As anxiety rises in any difficult arena, a question arises synchronously, “Why should I stay here?” Teacher pay, long the nemesis to growing a sustainable pipeline of great candidates, now threatens to diminish even those who see this career as a calling. It’s just too hard given the average teacher workday of nearly 11 hours. It’s just too hard to continue while trying to supplement one’s income to a level where one can thrive. In 2020, teachers made about 20% less than other professionals with similar education and experience. Funding meaningful growth in teacher pay will be even more difficult in 2022. In America funding is set per-pupil, so each missing child means less money. Instead of conversations about funding the “value” of a highly trained and dedicated teacher, hiring freezes and scaling back resources dominate the educational dialogue.
And the anxiety connected to living well without an appropriate wage magnifies in teachers…
deadly daily environment.
The navigational shifts of in-class, hybrid, and virtual space remains a remarkably efficient stress-inducing ingredient on the mental health and well-being of a teacher. It’s a killer. Solutions designed to ease constant transitions have instead produced an unremitting learning curve in every domain as teachers are made to switch platforms, initiate new curriculum, and oversee constant, trouble-induced change. Buildings long overdue for rehab now constitute additional threats to well-being through poor ventilation and crumbling infrastructure.
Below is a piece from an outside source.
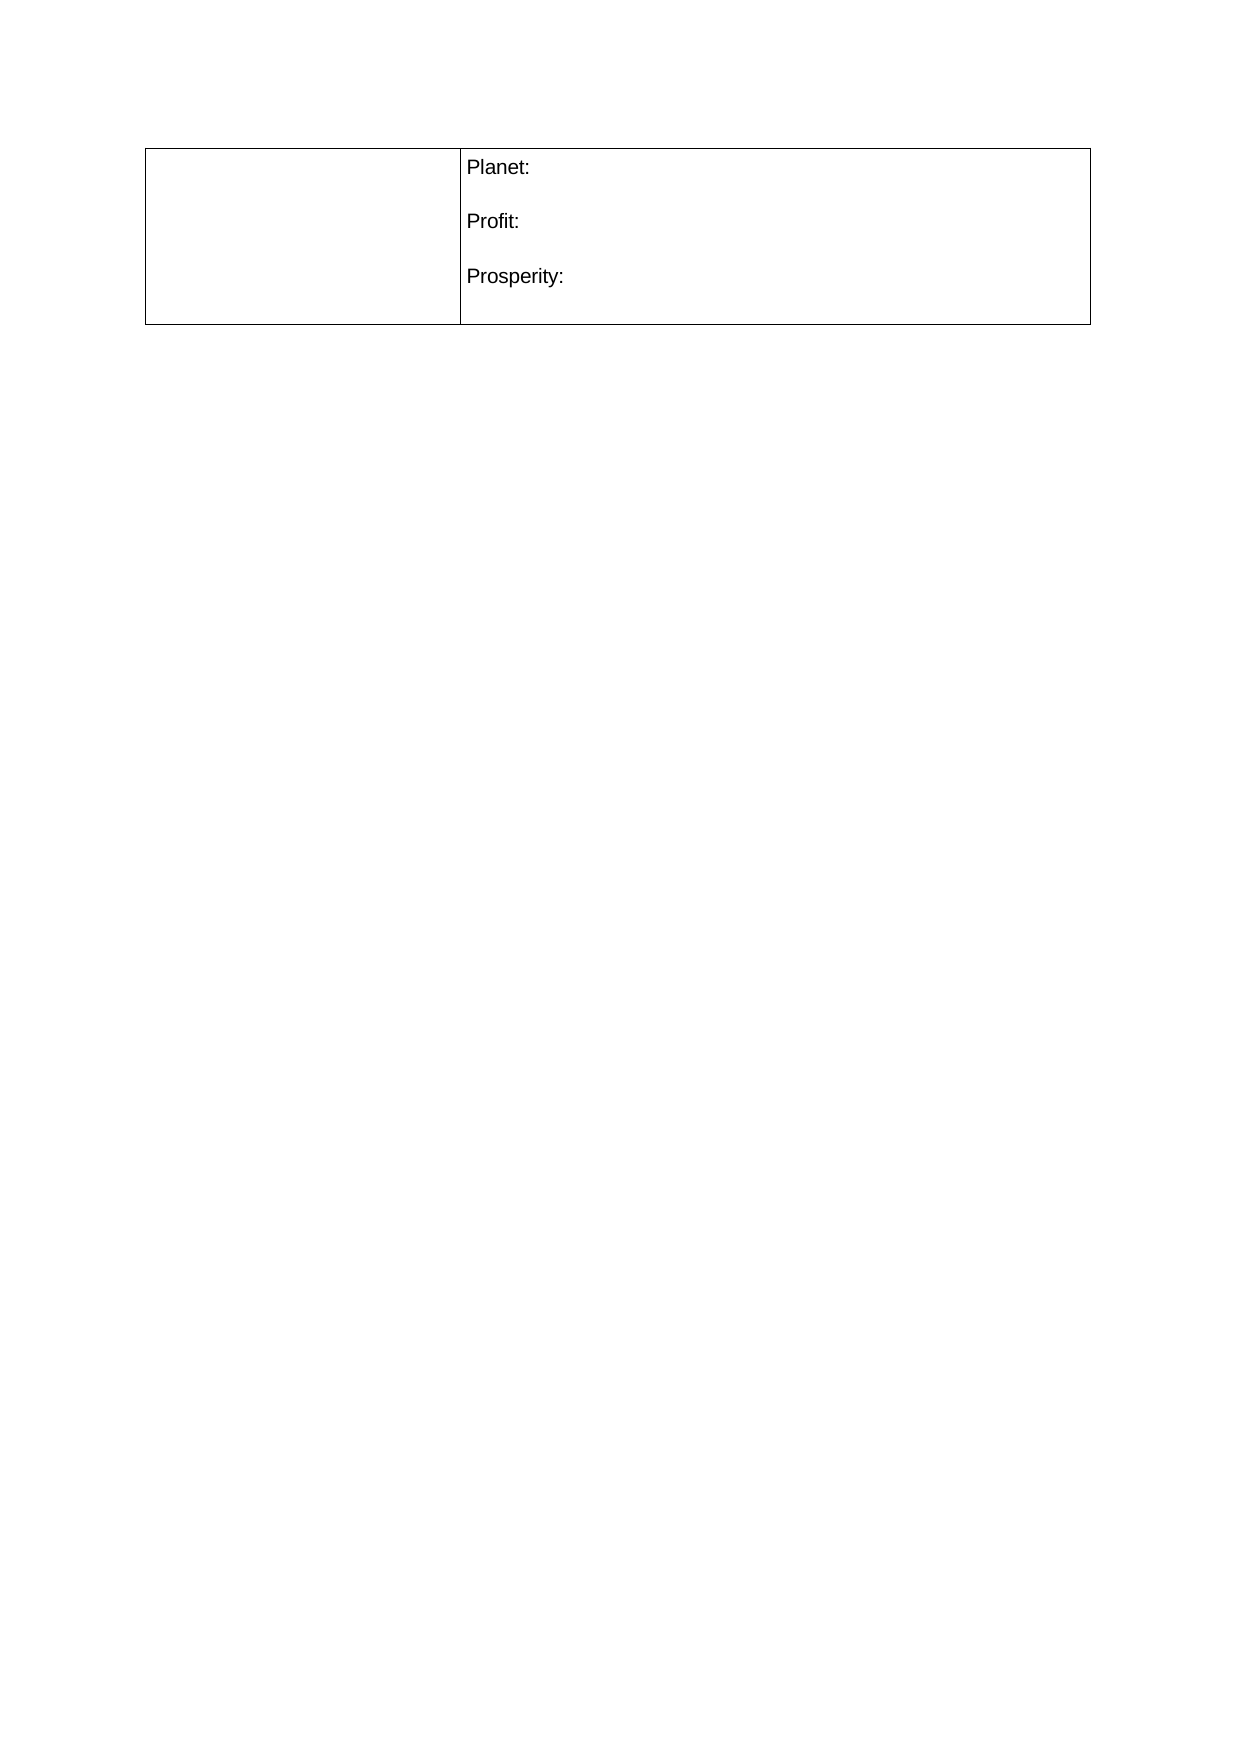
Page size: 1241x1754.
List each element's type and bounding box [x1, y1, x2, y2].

table_cell [461, 149, 1090, 324]
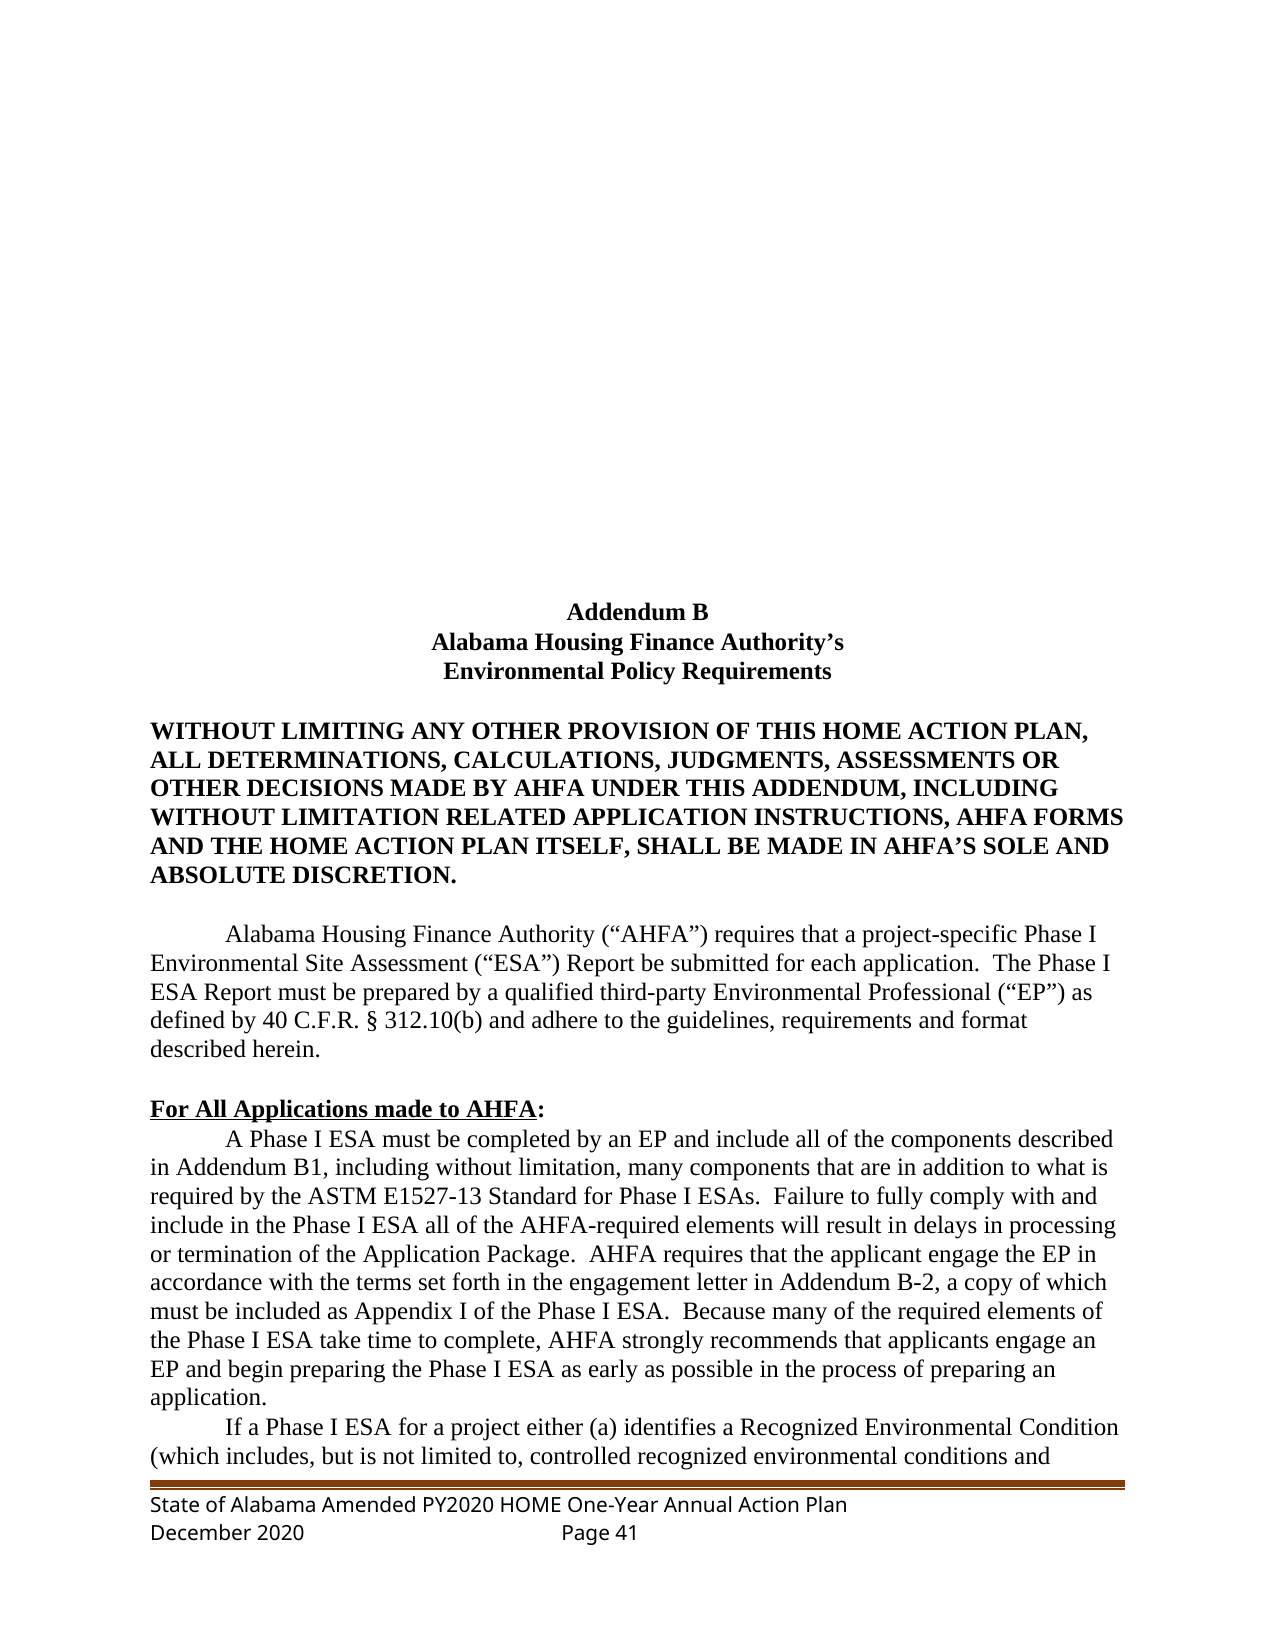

On top of that, daily environmental stress is heightened when there is no relief due to…
the disappearance of substitutes and staff shortages.
The current circumstances that feature canceled classes, rotating units of unqualified staff members into classrooms, and partial cohorts of students sent to other teachers already full classroom, increases the daily anxiety load. How does one go about finding a qualified sub these days? How does a teacher make the decision to take a day off without placing unbearable pressure on colleagues? So far these questions go unanswered as school systems lower hiring standards and explore the possibility of higher pay scales for substitutes to lure them back to a fraught classroom.
Where there is no respite and no easily accessible relief – anxiety in the system increases exponentially.
Is there a tipping point ahead for a system under such stress?